CINEMATOGRAPHER Brandon Jourdan is a journalist and filmmaker who has contributed to Democracy Now!, the NY Times, CNN, Reuters, Deep Dish TV, Independent Media Center, Now with Bill Moyers, Foreign Exchange, and Free Speech TV. Since 2011, he has worked together with Marianne Maeckelbergh on Global Uprisings, an independent news site and video series dedicated to showing responses to the economic crisis and authoritarianism. Together they have produced over 20 short documentary films covering the large-scale uprisings, occupations, protests and revolutions in Egypt, Bosnia and Herzegovina, Spain, Greece, Portugal, the United Kingdom, Turkey and the United States. His feature documentary July War (2008) traced the 2006 war in Lebanon.
CINEMATOGRAPHER Mitra Azar is a filmmaker, visual artist and media philosopher, whose work has been exhibited at venues including Fondazione Pomodoro (Milano), Castello di Rivoli (Torino), MIT (Boston), Raven Row (London), Salt (Istanbul), Benfeitoria Gallery, Belo Horizonte Brazil, Node Fest (Paris & Rome), Vafa videoart festival (Macao), Doclisboa, Transmediale (Berlin), and Berlinale.
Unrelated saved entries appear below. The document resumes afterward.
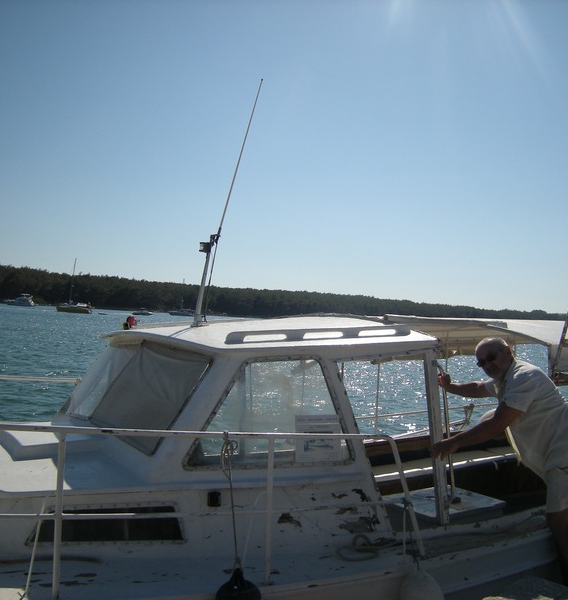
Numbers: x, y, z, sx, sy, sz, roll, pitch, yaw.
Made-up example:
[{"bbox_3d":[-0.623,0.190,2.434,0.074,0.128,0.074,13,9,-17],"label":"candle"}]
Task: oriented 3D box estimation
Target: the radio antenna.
[{"bbox_3d":[-0.376,-0.672,4.338,0.180,1.727,0.110,16,-5,-21],"label":"radio antenna"}]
He has lectured at Brera Academy (Milan), Hyperwerk Basel, I-node Planetary Plymouth, Liverpool and City University Hong Kong, Contemporary Art Lab (Liverpool), and John Moores University. Recently he has worked on the production of three feature documentaries in Iran, Egypt and China, publishing Iran vs Iran, a book/DVD about the 2009 Green revolution. As a filmmaker, he has worked for Express TV Danmark, Helden Film Germany, and RT Russia (with Julian Assange).